Press Release: 30 Oregon Health Centers Receive $1.9 Million In COVID-19 Emergency Funding

OPCA.jpg

The Lund Report is offering this coverage for free to better inform the public at this difficult. But we need your support to help us stretch our resources. Please sign up for a premium subscription or consider making a donation. The latter is tax deductible because we're a 501(c)(3) organization.

It was announced Tuesday that 30 Oregon Community Health Centers (CHCs) will receive almost $1.9 million in emergency COVID-19 funding, provided by the U.S. Department of Health and Human Services Health and Human Services (HHS), through the Health Resources and Services Administration (HRSA). Awards range from about $51,000 to a little over $107,000 per health center.

“This funding provides some relief for Oregon’s Community Health Centers, which are on the front lines of fighting COVID-19 in communities throughout our state,” said Joan Watson-Patko, OPCA’s Executive Director. “Oregon’s health centers have pivoted to reconfigure their health care delivery models to care for patients in response to the COVID-19 crisis and, in doing so, face huge financial losses that could impact their ability to provide care. Recent analysis estimates the financial impact of COVID-19 to health centers in Oregon is over $57 million.”

For example, Neighborhood Health Center (NHC), a community health center serving Washington and Clackamas counties, projects a $4 million loss in service revenue between now and the end of September. NHC was awarded just over $69,000 on Tuesday. NHC meets the health and social needs of underserved and at-risk patients in their community.

“We are thrilled and thankful to receive this additional help so quickly,” said Jeri Weeks, CEO at NHC. “However, the amount is a drop in the bucket compared to the estimated $200,000 in COVID-19 related expenditures we’re already incurring. These expenses are not recoverable and we will quickly deplete reserves to cover operations if we don’t get significant relief.”
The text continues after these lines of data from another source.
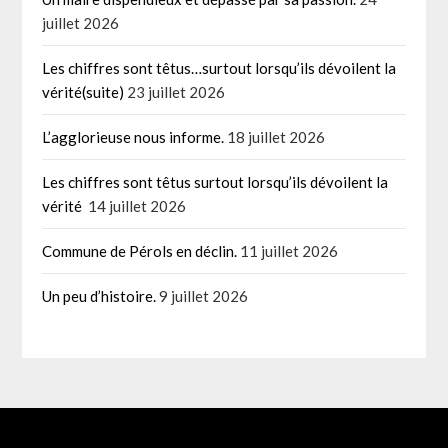
juillet 2026
Les chiffres sont têtus…surtout lorsqu’ils dévoilent la
vérité(suite)
23 juillet 2026
L’agglorieuse nous informe.
18 juillet 2026
Les chiffres sont têtus surtout lorsqu’ils dévoilent la
vérité
14 juillet 2026
Commune de Pérols en déclin.
11 juillet 2026
Un peu d’histoire.
9 juillet 2026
NHC, like many other CHCs, worry about long-term financial stability while also dealing with shortages in PPE, testing kits, and staff. On top of that, health centers are not getting reimbursed for telehealth services for Medicare patients, who are vulnerable to COVID-19.

Federal Community Health Center funding is set to expire on May 22 without action by Congress.

“Oregon Community Health Centers need immediate action from Congress so they can continue to provide care now during this pandemic and in the future,” said Watson-Patko. “As part of the largest primary care network in the United States, our health centers remain committed to keeping their doors open and to providing care to people who may otherwise not have access to services and those hardest hit during economic downturns. Health centers support the safety-net in times of emergency by providing continuity of care for patients with routine and chronic health needs. In addition, they are part of the medical community’s COVID-19 response and are screening, testing and providing care, which keeps people out of emergency rooms so that hospitals can utilize limited resources for those most in need.”

This federal funding is provided through the Coronavirus Preparedness and Response Supplemental Appropriations Act, 2020, which was signed into law on March 6. Of the $5.8 billion included in the Congressional stimulus funding, almost $100 million was awarded to more than 1,300 health centers across the country to address screening and testing needs, acquire medical supplies, and boost telehealth capacity in response to the coronavirus disease 2019 (COVID-19) pandemic, according to the news release. HHS is making funding available immediately.

About OPCA:

OPCA is a non-profit membership association of Oregon’s 32 community health centers, also known as Federally Qualified Health Centers (FQHCs), and those who support them. The organization’s mission is to lead the transformation of primary care to achieve health equity for all.

OPCA believes all people, in Oregon and beyond, should have the chance to lead their healthiest lives and have access to equitable health care. OPCA supports a network of community health centers that deliver exceptional health care to people in urban, rural and frontier communities who may otherwise not have access to services. By helping health centers apply innovative approaches to health care delivery and system challenges, OPCA is transforming primary care in Oregon and beyond.